Unser schwatzgelbes Lager bildet da keine Ausnahme. Nur zu gerne sehen wir uns als den großen, lautstarken Haufen, der in den Jahren 2010 bis 2013 auswärts teilweise ein Drittel des Stadions für sich eingenommen hat und bei dem zuhause fast das ganze Stadion aufgesprungen ist, wenn die „young guns“ in den Angriffsmodus geschaltet haben. Das ist der Maßstab, den wir einerseits an die sportlichen Vertreter auf den Rasen, aber auch an uns selbst anlegen, weil wir vergessen, was diese Zeit eigentlich war: die absolute Ausnahme. Sie war so wild und toll und geil, weil sie uns überrascht und zu Glücksmomenten geführt hat, an die wir noch kurz zuvor nicht einmal zu hoffen gewagt haben.

Allerdings ist Euphorie nicht der Normalzustand

Jetzt befinden wir uns in einer „normalen“ Saison. Schon wieder. Wir sind vom Umsatz her das zweitstärkste Team der Liga und sollten als solches permanent in der Champions-League spielen. Das tun wir auch, aber für wirkliche Begeisterung reicht das nicht aus. Wie auch? Wir wollen im Stadion überrascht und mitgerissen werden, etwas anderes erleben. Ist die Bundesligasaison nichts anderes als die Fortführung des gewohnten Lebens mit fünf Arbeitstagen Wartezeit auf Wochenende und Braten am Sonntag, dann führt das zu Unzufriedenheit. Eine Unzufriedenheit, die mittlerweile so tief wurzelt, dass selbst die Chance auf Erfolg, wie in der letzten Hinrunde, eher mit Skepsis denn mit Euphorie begleitet wird. Am Ende machen es eh wieder die Bayern. In dieser Saison strecken wir schon am sechsten Spieltag bei drei Punkten Abstand die Waffen und suchen panisch die Stellschraube, die alles zum Guten wendet. Der Trainer, der Kapitän, die Abwehr, die Mentalität – alles zweifelhaft. Wobei man natürlich nicht in Abrede stellen kann, dass die spielerische Ausrichtung deutlich eher praktisch denn umfassend mitreißend ist. Und natürlich sind neun Gegentore in gerade einmal sechs Ligaspielen zu wenig, wenn man um Titel mitspielen will.

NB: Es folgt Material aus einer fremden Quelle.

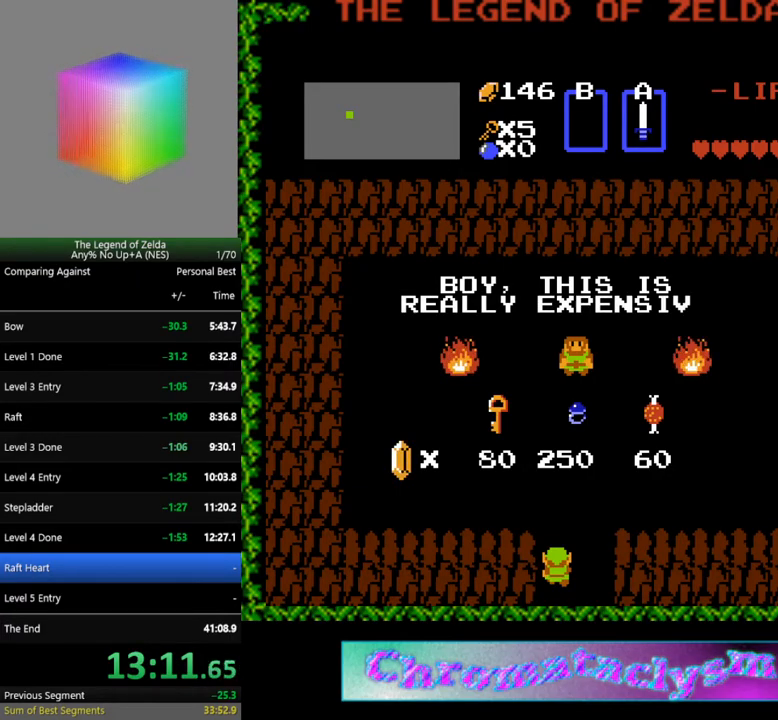
{"buttons": ["DPAD_RIGHT"], "events": [[467, "DPAD_RIGHT", "down"], [467, "DPAD_UP", "up"]]}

Und trotzdem liegt es in unserer Verantwortung, eine gewisse Perspektivlosigkeit nicht in „Lust am Abriss“ ausarten zu lassen. Direkt im Anschluss an ein Spiel sind frustbeladene Äußerungen und Schuldzuweisungen verständlich, sie sollten aber nicht den Dauerzustand bis zum nächsten Spieltag darstellen. Ohne eine gewisse Grundruhe wird es kaum gelingen, aus der Normalität auszubrechen und mal wieder eine Spielzeit zu erleben, die uns alle positiv überrascht und mitreißt.